From the visualizations, we can see that the knn classifier built on data of plan A has a better accuracy. This is quite interpretable since knn classifier relies on distances, and our feature engineering in plan A transformed sparse categorical data into numerical frequency features, by doing that, distance among the feature space started to make more sense. 

Decision tree built on data of plan B performs better than plan A, that is because decision tree is good at splitting categorical data, so one hot encoded features are more suitable for decision tree. 

As for F1 scores, knn classifier reached the highest testing F1 score on data of plan A, indicating the best overall predictive accuracy behind it.

To improve the prediction results, we have two directions to explore: 
* Feature Expansion

We can use clustering method to cluster the training data and add the cluster label as new feature.

* Advanced Models

Advanced models like Random Forest, kernel SVM, Neural Networks, and Gradient Boosting Machine can be applied.

## Feature Expansion

Two popular clustering methods can be used to apply feature expansion: hierarchical clustering and k-means clustering. However, hierarchical clustering is slower than k-means clustering, thus, we are using k-means for this feature expansion task.

### K-prototypes Clustering

Since we have mixed data types, K-means is not appropriate here because Euclidean distance is meaningless for categorical data. There are two variations of K-means clustering: K-modes is capable of clustering on categorical data, K-prototypes clustering is suitable for mixed data types. Both of them are encapsulated in [**kmodes**](https://github.com/nicodv/kmodes) module. The original paper of K-prototypes clustering by Huang can be found [here](http://citeseerx.ist.psu.edu/viewdoc/summary?doi=10.1.1.94.9984), another version of k-prototypes by Cao et al. can be found [here](http://www.jiyeliang.net/Cms_Data/Contents/SXU_JYL/Folders/JournalPapers/~contents/TW82GXVHZCGNRBPV/A%20new%20initialization%20method%20for%20categorical%20data%20clustering.pdf).

There is a concern for the clustering algorithm: to include the target feature or not. If we include the target to get the cluster labels, and use those labels to classify the target, the information about target will have leaked into the features, and the accuracy will be overly optimisitc. But when we evaluate them on the test set, this bias will diminish and disappear. Thus, we can also use k-fold cross validation to alleviate the data leakage problem.

To use k-prototypes, we need to point out the column indices of categorical features.

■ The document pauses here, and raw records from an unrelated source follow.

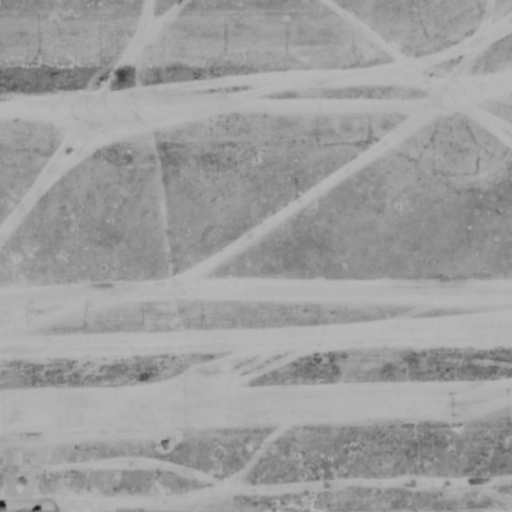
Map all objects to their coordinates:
road: (254, 487)
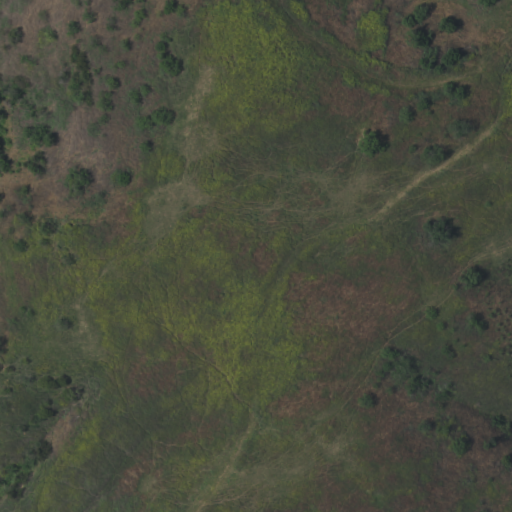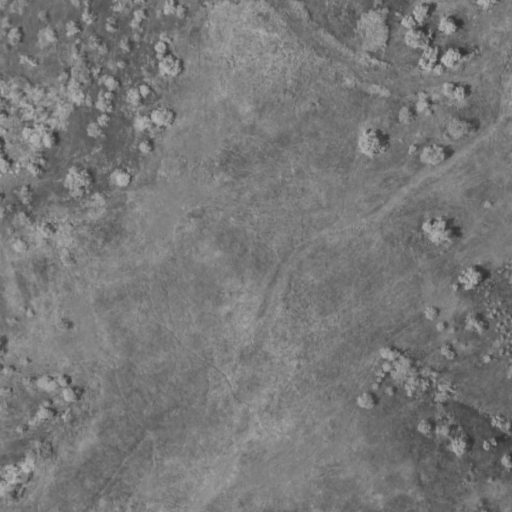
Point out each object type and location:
road: (399, 191)
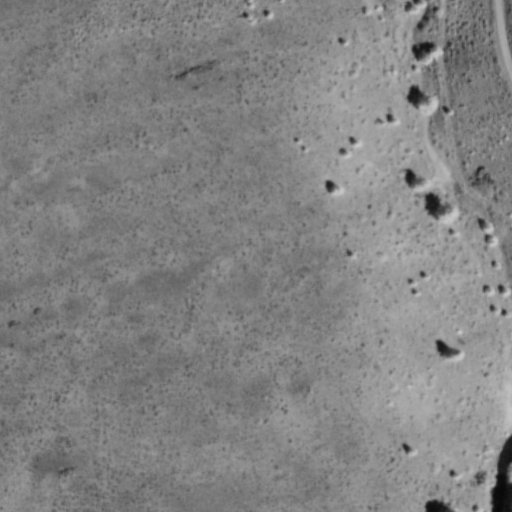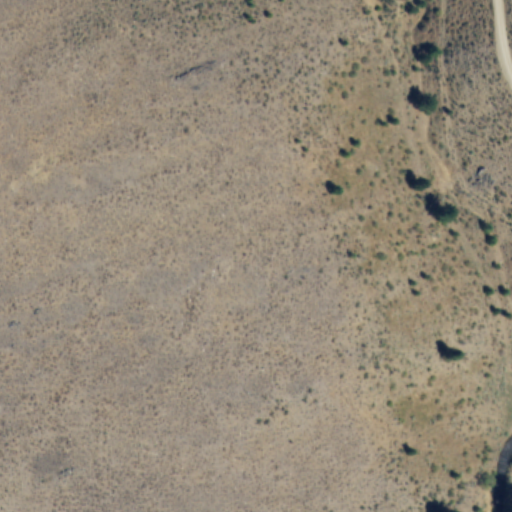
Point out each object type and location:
road: (506, 54)
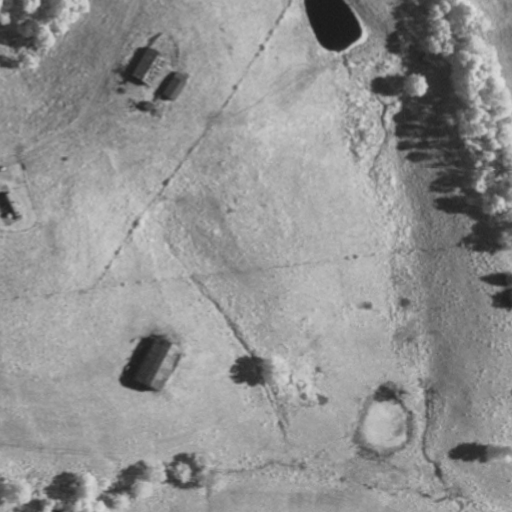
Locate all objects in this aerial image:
building: (150, 66)
building: (175, 85)
road: (63, 132)
building: (159, 365)
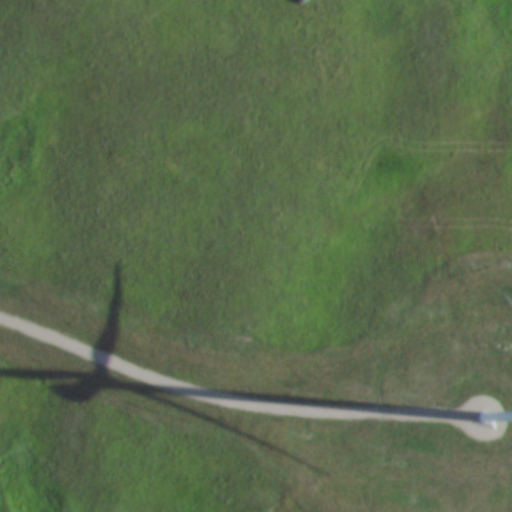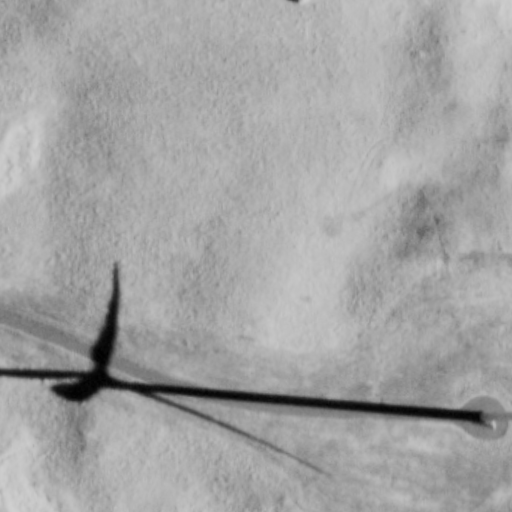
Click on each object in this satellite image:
wind turbine: (475, 379)
road: (207, 398)
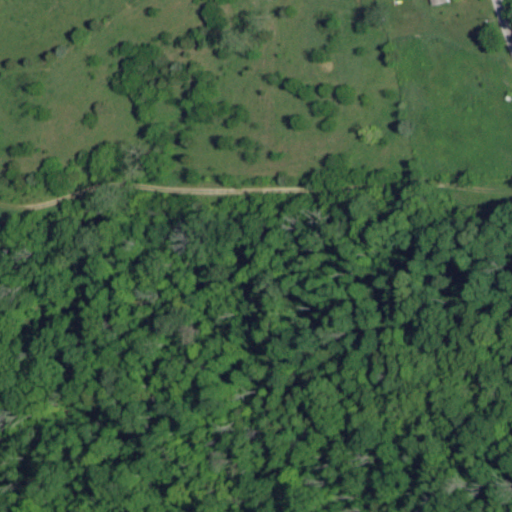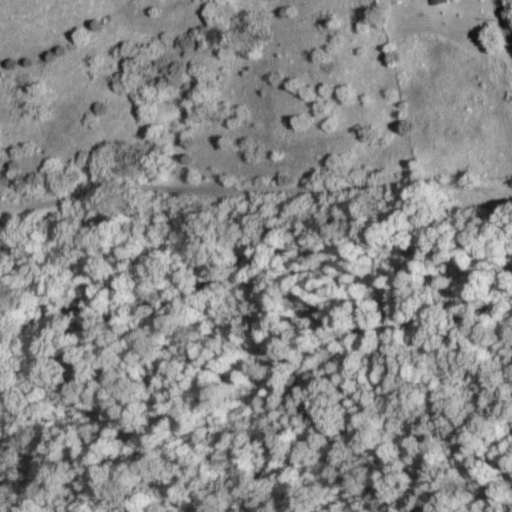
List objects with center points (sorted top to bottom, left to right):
building: (438, 2)
road: (504, 19)
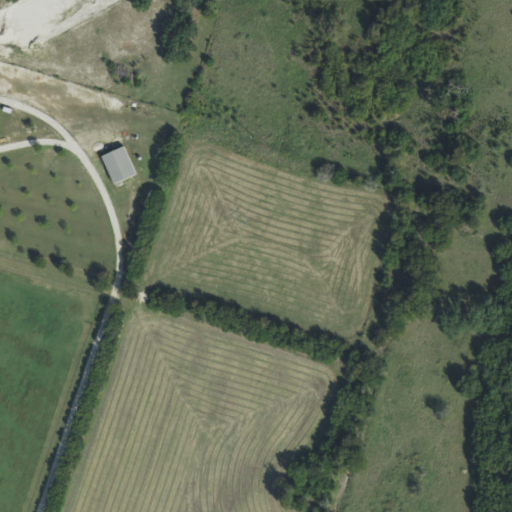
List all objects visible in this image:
building: (121, 167)
road: (116, 232)
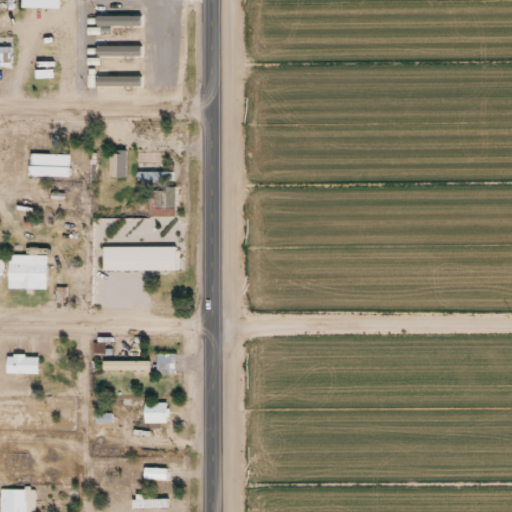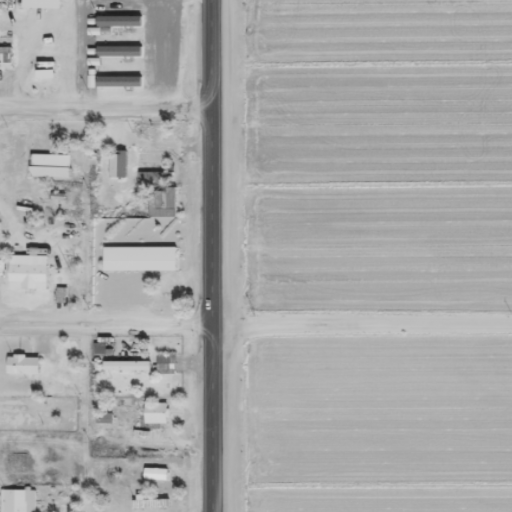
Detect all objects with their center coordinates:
building: (119, 13)
building: (119, 43)
building: (5, 56)
building: (117, 72)
road: (104, 107)
building: (50, 159)
building: (116, 163)
building: (48, 165)
building: (159, 190)
building: (139, 246)
road: (209, 255)
building: (28, 265)
road: (105, 322)
road: (361, 323)
building: (22, 357)
building: (165, 363)
building: (21, 365)
building: (154, 412)
building: (154, 473)
building: (18, 496)
building: (18, 499)
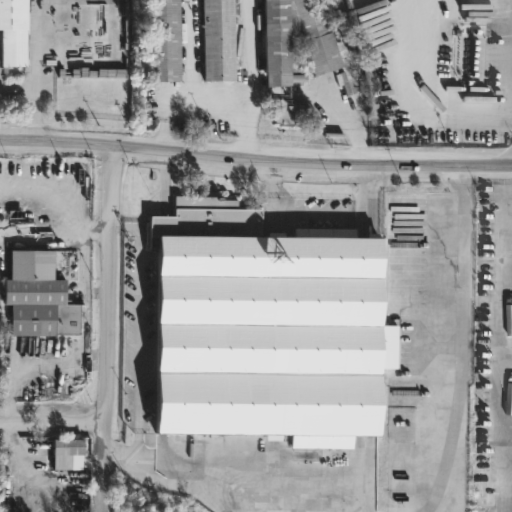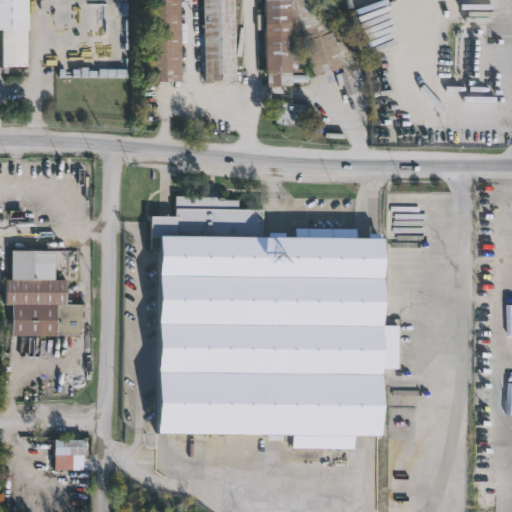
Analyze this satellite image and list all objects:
road: (194, 9)
building: (11, 31)
building: (166, 40)
building: (220, 40)
building: (221, 40)
building: (300, 40)
building: (168, 41)
building: (282, 44)
building: (472, 57)
road: (36, 71)
road: (330, 99)
road: (210, 103)
building: (287, 112)
building: (291, 114)
road: (255, 157)
railway: (373, 253)
road: (459, 286)
building: (40, 295)
building: (40, 298)
building: (0, 316)
road: (110, 328)
building: (268, 328)
building: (268, 329)
road: (508, 339)
road: (54, 422)
building: (70, 453)
building: (70, 455)
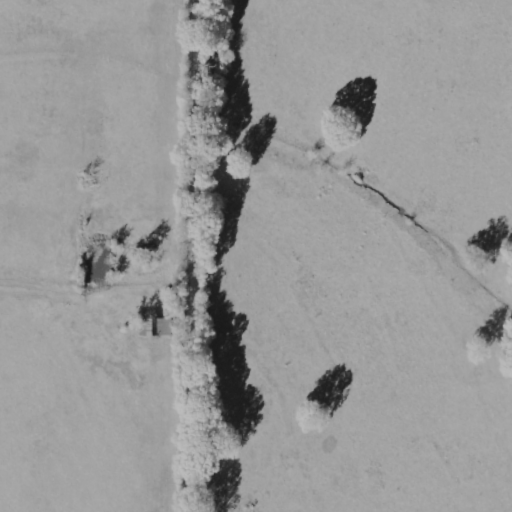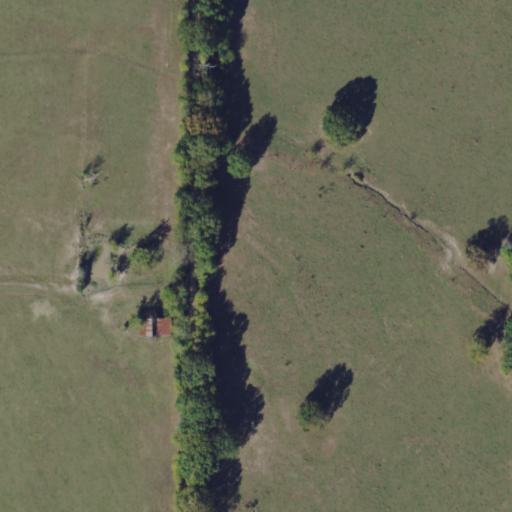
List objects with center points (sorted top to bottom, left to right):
road: (200, 256)
road: (100, 298)
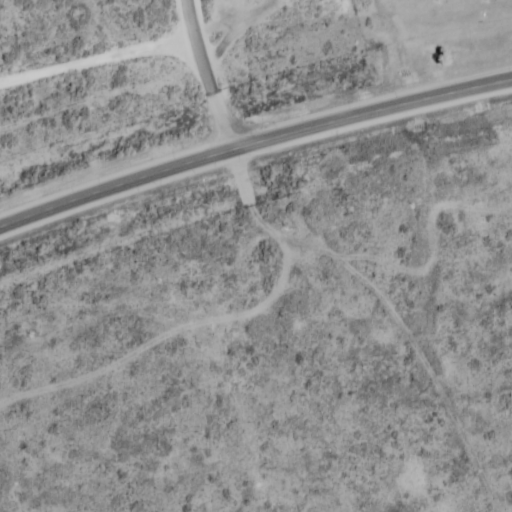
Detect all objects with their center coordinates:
road: (241, 28)
road: (212, 78)
road: (253, 151)
road: (292, 350)
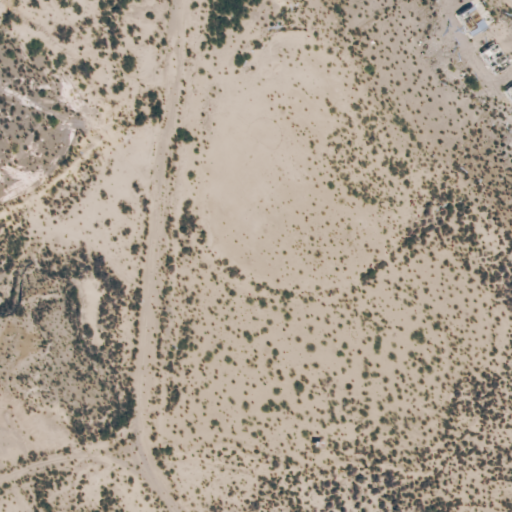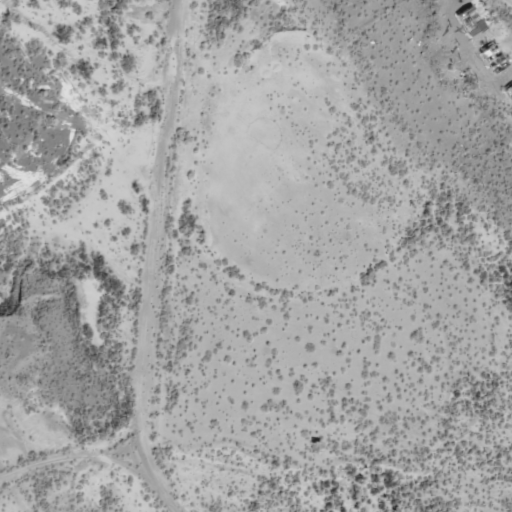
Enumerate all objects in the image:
road: (155, 288)
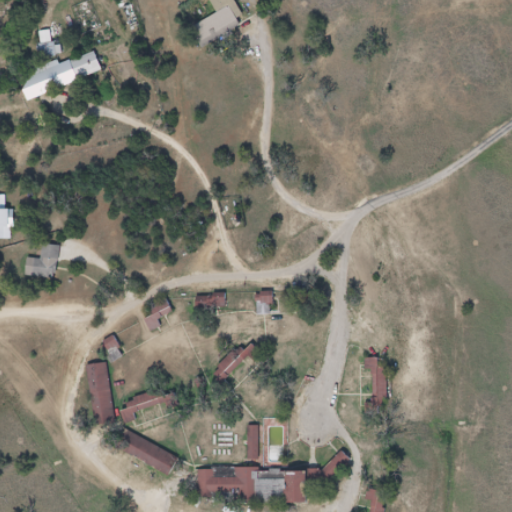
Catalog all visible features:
building: (88, 65)
road: (157, 136)
road: (261, 149)
road: (278, 277)
building: (160, 316)
building: (381, 379)
building: (134, 411)
road: (70, 432)
building: (153, 454)
building: (246, 485)
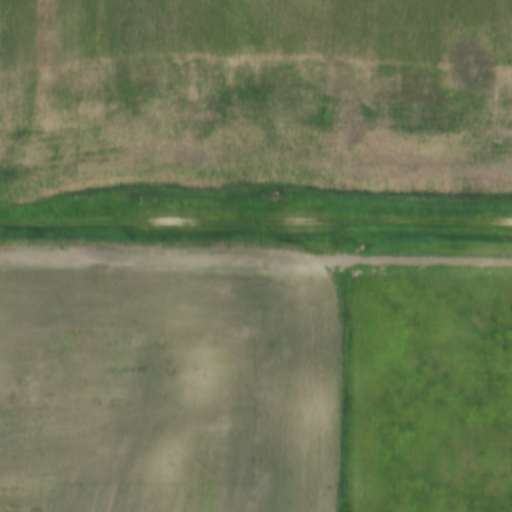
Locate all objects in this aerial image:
road: (256, 222)
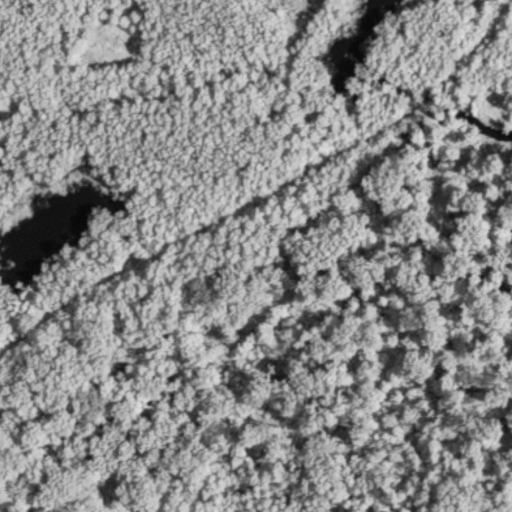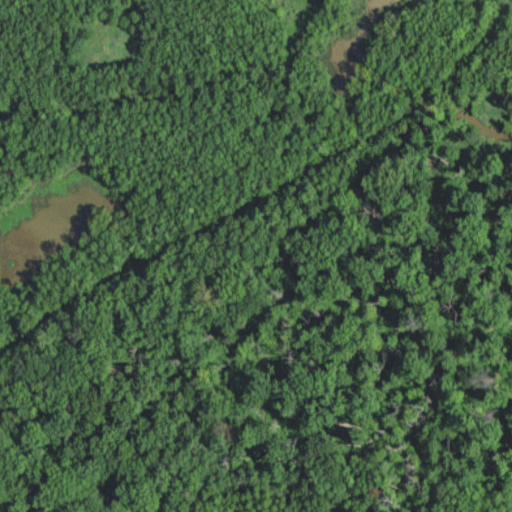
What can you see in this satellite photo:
road: (230, 184)
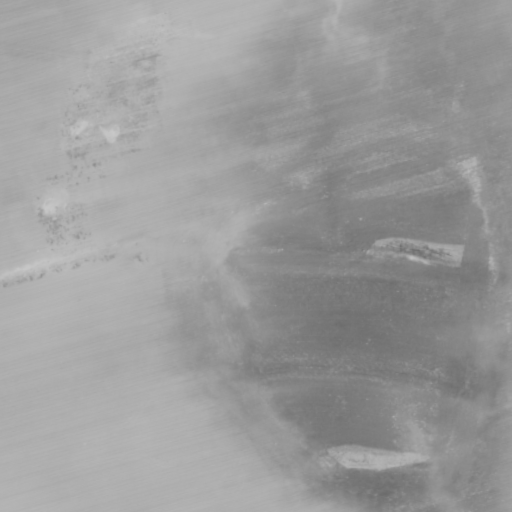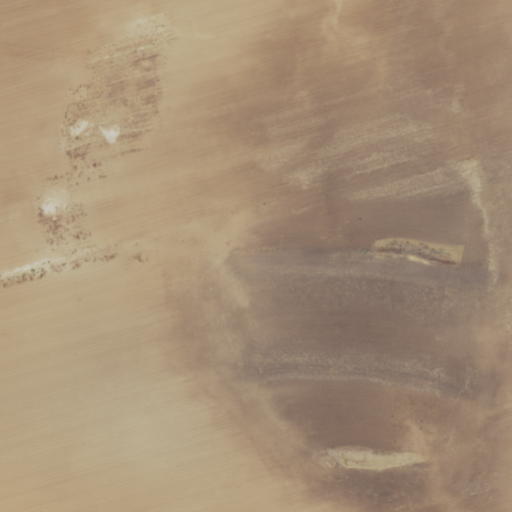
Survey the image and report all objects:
crop: (256, 256)
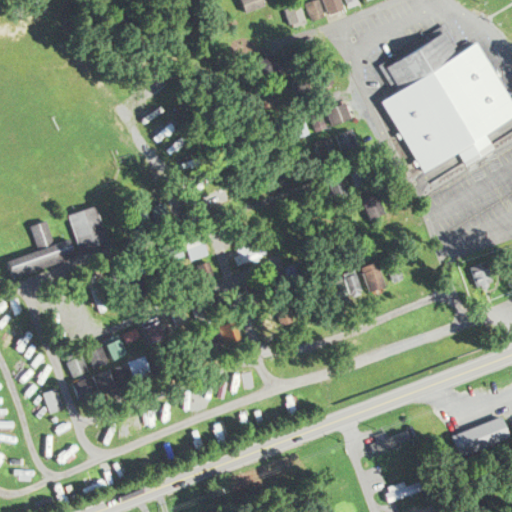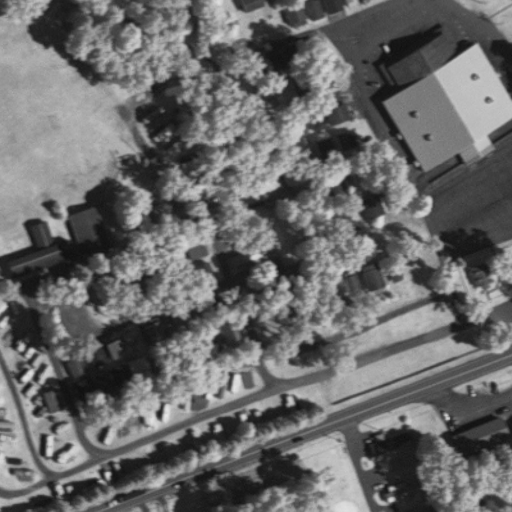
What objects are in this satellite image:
building: (249, 1)
building: (346, 1)
building: (329, 4)
building: (311, 8)
building: (292, 12)
building: (443, 99)
building: (335, 111)
park: (49, 126)
building: (343, 135)
road: (411, 188)
building: (85, 227)
building: (35, 256)
building: (391, 265)
building: (479, 270)
building: (370, 275)
road: (239, 304)
road: (168, 387)
road: (270, 389)
building: (50, 398)
road: (22, 417)
building: (483, 429)
road: (305, 431)
building: (476, 434)
building: (396, 436)
building: (392, 438)
building: (407, 461)
road: (360, 464)
building: (407, 488)
building: (393, 489)
road: (145, 503)
building: (426, 507)
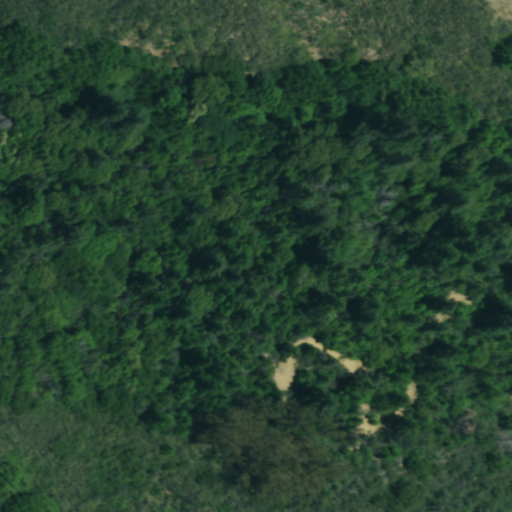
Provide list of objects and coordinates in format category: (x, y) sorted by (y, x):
road: (273, 503)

After using sklearn's preprocessor, the column names and indices have changed. So, we need to figure them out for data plan A and B.

In [None]:
scale_features_a = list(preprocessor_a.transformers_[0][2])
onehot_features_a = list(preprocessor_a.transformers_[1][1].get_feature_names(list(cat_features_a)))
onehot_indices_a = list(range(len(preprocessor_a.transformers_[0][2]), 
                                  X_train_a.shape[1]))

In [None]:
scale_features_b = list(preprocessor_b.transformers_[0][2])
onehot_features_b = list(preprocessor_b.transformers_[1][1].get_feature_names(list(cat_features_b)))
onehot_indices_b = list(range(len(preprocessor_b.transformers_[0][2]), 
                                  X_train_b.shape[1]))

To determine which number of clusters to use in the K-prototypes clustering, we plotted a silhouette diagram:

* Plan A

In [None]:
train_kprot_a = np.hstack((X_train_a, y_train[:, np.newaxis]*5.0))

In [None]:
kprot_runs_a = [KPrototypes(n_clusters=k, random_state=RANDOM_SEED, n_jobs=-1).\
                fit(train_kprot_a, categorical=onehot_indices_a)
                for k in range(1, 11)]

In [None]:
def plot_silhouette(X_train, kprot_runs):
    silhouette_scores = [silhouette_score(X_train, model.labels_) 
                         for model in kprot_runs[1:]]
    
    plt.figure(figsize=(15, 20))
    for k in range(2, 10):
        plt.subplot(4, 2, k - 1)

        y_pred = kprot_runs[k - 1].labels_
        silhouette_coefficients = silhouette_samples(X_train, y_pred)

        padding = len(X_train) // 30
        pos = padding
        ticks = []
        for i in range(k):
            coeffs = silhouette_coefficients[y_pred == i]
            coeffs.sort()

            color = cm.Spectral(i / k)
            plt.fill_betweenx(np.arange(pos, pos + len(coeffs)), 0, coeffs,
                              facecolor=color, edgecolor=color, alpha=0.7)
            ticks.append(pos + len(coeffs) // 2)
            pos += len(coeffs) + padding

        plt.gca().yaxis.set_major_locator(FixedLocator(ticks))
        plt.gca().yaxis.set_major_formatter(FixedFormatter(range(k)))
        if k in (2, 4, 6, 8):
            plt.ylabel("Cluster")

        if k in (8, 9):
            plt.xlabel("Silhouette Coefficient")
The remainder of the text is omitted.